The central bank's decision last week to remove a timeframe for hitting its elusive 2 percent inflation target underscores the hope among policymakers to slow what has become an unsustainable pace of asset purchases, Shirai said.

"BOJ policymakers probably want to raise the bond yield target and slow purchases of assets like government bonds and exchange-traded funds (ETF)," Shirai told Reuters.

"They want to do this in the not too distant future. Their hope is to argue that this is not a full-blown normalisation but only a small step toward that direction. Last week's move was aimed at making that distinction clear," she said.

The BOJ's latest projections released last week show it is losing confidence that inflation will pick up quickly, though waiting until next year would deprive the central bank of an opportunity to raise its yield target, Shirai said.

"If you feel it will take time to achieve your target, you want to seize the right opportunity to prepare yourself with ammunition to fight the next recession," she said.

"The BOJ can do this only when the US economy is doing well and the Federal Reserve is hiking rates steadily," which deters an unwelcome yen spike against the dollar, she said.
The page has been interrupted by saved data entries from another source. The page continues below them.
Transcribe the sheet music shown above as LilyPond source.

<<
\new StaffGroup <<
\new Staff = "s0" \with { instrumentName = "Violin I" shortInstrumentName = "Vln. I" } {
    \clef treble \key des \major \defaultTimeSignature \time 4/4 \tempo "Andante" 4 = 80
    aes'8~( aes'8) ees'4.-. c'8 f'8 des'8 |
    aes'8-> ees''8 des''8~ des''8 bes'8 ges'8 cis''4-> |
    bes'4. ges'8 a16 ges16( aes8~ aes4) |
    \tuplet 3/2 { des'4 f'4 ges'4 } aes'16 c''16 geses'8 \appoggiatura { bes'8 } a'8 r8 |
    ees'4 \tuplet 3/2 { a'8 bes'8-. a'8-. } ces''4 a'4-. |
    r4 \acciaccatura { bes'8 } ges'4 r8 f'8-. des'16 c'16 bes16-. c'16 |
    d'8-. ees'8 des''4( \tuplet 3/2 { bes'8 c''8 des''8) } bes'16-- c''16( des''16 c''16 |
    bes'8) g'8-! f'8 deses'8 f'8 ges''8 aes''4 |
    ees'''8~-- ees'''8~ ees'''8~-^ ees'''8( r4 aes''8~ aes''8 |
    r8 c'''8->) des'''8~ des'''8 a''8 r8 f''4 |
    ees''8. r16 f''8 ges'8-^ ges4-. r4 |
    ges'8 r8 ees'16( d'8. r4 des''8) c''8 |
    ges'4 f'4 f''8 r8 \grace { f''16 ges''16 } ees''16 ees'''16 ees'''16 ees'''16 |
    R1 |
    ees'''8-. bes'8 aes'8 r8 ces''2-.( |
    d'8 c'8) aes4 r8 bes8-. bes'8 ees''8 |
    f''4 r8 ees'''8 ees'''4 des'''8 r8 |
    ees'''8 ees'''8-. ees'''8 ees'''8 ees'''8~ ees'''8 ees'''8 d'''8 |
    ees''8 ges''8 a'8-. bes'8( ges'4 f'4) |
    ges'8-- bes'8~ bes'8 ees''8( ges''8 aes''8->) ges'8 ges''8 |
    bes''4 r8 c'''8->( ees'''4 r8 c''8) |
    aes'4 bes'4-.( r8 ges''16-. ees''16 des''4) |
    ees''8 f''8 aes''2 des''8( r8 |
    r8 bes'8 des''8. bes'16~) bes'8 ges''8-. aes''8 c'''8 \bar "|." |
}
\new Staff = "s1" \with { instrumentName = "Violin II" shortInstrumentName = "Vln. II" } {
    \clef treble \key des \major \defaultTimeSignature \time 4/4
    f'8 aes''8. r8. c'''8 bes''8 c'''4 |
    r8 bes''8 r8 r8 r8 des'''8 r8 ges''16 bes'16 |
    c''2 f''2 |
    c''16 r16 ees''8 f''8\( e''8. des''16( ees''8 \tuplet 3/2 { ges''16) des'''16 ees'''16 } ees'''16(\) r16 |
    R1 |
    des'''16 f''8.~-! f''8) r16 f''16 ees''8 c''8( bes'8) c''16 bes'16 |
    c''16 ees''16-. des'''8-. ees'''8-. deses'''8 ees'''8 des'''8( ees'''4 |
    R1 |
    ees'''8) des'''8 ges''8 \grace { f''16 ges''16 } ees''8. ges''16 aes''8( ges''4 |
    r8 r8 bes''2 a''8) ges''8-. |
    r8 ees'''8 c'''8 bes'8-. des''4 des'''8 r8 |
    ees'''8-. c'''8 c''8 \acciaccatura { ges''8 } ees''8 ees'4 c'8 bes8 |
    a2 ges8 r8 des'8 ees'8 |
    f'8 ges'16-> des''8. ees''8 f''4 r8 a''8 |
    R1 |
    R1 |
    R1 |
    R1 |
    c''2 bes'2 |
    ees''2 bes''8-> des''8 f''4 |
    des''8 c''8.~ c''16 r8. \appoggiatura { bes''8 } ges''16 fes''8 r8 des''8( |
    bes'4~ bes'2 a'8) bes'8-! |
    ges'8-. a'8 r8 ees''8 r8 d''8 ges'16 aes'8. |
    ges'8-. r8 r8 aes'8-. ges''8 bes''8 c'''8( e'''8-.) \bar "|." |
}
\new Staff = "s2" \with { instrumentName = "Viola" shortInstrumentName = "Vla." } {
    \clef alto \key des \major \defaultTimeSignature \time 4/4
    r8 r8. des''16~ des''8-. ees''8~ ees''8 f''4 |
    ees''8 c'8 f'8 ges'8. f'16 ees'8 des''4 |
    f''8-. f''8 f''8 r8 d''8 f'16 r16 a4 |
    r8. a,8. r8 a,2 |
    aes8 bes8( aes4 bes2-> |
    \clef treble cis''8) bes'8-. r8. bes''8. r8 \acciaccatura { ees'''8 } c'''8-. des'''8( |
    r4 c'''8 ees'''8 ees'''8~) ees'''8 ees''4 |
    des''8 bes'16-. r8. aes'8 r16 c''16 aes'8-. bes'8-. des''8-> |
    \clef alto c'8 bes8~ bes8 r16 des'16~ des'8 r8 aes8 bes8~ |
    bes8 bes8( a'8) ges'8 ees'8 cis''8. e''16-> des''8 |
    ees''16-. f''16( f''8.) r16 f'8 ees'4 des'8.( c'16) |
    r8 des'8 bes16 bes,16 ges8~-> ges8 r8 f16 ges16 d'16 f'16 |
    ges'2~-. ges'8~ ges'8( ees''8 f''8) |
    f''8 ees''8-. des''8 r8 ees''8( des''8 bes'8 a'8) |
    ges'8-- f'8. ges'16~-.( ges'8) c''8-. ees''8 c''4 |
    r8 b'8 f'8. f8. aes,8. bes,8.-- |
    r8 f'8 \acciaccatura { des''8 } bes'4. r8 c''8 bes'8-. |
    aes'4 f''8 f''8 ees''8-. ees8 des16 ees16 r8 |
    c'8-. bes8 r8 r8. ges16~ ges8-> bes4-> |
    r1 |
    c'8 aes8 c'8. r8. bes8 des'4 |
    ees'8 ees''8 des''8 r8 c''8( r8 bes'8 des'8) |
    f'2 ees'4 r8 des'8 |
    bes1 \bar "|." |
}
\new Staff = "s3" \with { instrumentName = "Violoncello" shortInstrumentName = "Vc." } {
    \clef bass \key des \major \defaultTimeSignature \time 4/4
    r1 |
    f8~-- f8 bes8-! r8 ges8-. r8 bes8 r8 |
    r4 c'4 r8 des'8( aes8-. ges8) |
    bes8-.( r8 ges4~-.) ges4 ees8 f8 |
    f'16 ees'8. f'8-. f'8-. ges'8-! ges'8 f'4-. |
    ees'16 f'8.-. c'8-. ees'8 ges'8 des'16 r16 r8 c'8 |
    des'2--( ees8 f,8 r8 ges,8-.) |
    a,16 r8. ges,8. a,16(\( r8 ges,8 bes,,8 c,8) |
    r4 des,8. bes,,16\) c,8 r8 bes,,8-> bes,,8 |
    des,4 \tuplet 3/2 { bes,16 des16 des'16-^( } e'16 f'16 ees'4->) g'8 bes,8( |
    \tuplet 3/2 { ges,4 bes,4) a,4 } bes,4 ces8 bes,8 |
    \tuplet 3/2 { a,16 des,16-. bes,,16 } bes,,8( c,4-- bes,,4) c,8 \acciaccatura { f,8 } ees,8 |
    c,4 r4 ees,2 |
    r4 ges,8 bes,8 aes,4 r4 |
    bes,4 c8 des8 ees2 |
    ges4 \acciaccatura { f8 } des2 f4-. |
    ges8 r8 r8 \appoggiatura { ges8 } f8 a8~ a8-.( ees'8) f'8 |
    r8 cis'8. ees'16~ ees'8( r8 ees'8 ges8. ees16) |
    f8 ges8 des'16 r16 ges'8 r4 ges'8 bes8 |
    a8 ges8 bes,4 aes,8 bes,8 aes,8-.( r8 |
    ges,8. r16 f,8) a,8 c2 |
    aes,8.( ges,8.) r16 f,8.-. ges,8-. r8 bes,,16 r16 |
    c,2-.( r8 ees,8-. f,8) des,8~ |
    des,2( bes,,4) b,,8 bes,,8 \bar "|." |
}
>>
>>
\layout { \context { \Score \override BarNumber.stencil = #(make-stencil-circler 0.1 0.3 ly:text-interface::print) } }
Under its yield curve control (YCC) policy, the BOJ now pledges to guide short-term interest rates at minus 0.1 percent and the 10-year government bond yield at around zero percent.

While its main policy target has shifted to interest rates, the BOJ also continues to buy risky assets like ETFs and keeps a loose pledge to buy government bonds so its holdings increase at an annual pace of roughly 80 trillion yen ($728.53 billion).

But actual purchases have slowed to a 50-trillion-yen per year pace as years of huge buying dry up market liquidity.

The BOJ will seek to slow bond buying to a pace of around 20-30 trillion yen, Shirai said.

It may also set a range of zero to 0.25 percent for the 10-year yield target, to give itself more flexibility in guiding policy, she added.

Shirai, a former International Monetary Fund economist who served at the BOJ board until March 2016, retains close contacts with incumbent and overseas policymakers.